● What is needed:
Rewrite the rows from the first line up to and including the line with "enalty is still", replacing "PHARMA TRANSPORT" with "PHARMA SHIPPING" and changing nothing else.

● Information given:
[Start of Attachment]

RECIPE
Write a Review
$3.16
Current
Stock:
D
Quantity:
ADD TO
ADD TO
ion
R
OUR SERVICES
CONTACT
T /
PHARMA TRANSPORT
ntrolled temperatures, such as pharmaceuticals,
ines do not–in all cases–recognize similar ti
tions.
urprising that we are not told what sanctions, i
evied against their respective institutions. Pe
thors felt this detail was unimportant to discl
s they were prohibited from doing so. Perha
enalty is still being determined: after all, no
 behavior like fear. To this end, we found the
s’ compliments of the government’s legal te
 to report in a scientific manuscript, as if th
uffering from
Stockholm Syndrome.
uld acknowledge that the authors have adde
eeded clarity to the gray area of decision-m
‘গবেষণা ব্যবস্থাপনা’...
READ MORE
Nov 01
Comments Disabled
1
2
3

[End of Attachment]

● Reply to the exercise:
RECIPE
Write a Review
$3.16
Current
Stock:
D
Quantity:
ADD TO
ADD TO
ion
R
OUR SERVICES
CONTACT
T /
PHARMA SHIPPING
ntrolled temperatures, such as pharmaceuticals,
ines do not–in all cases–recognize similar ti
tions.
urprising that we are not told what sanctions, i
evied against their respective institutions. Pe
thors felt this detail was unimportant to discl
s they were prohibited from doing so. Perha
enalty is still being determined: after all, no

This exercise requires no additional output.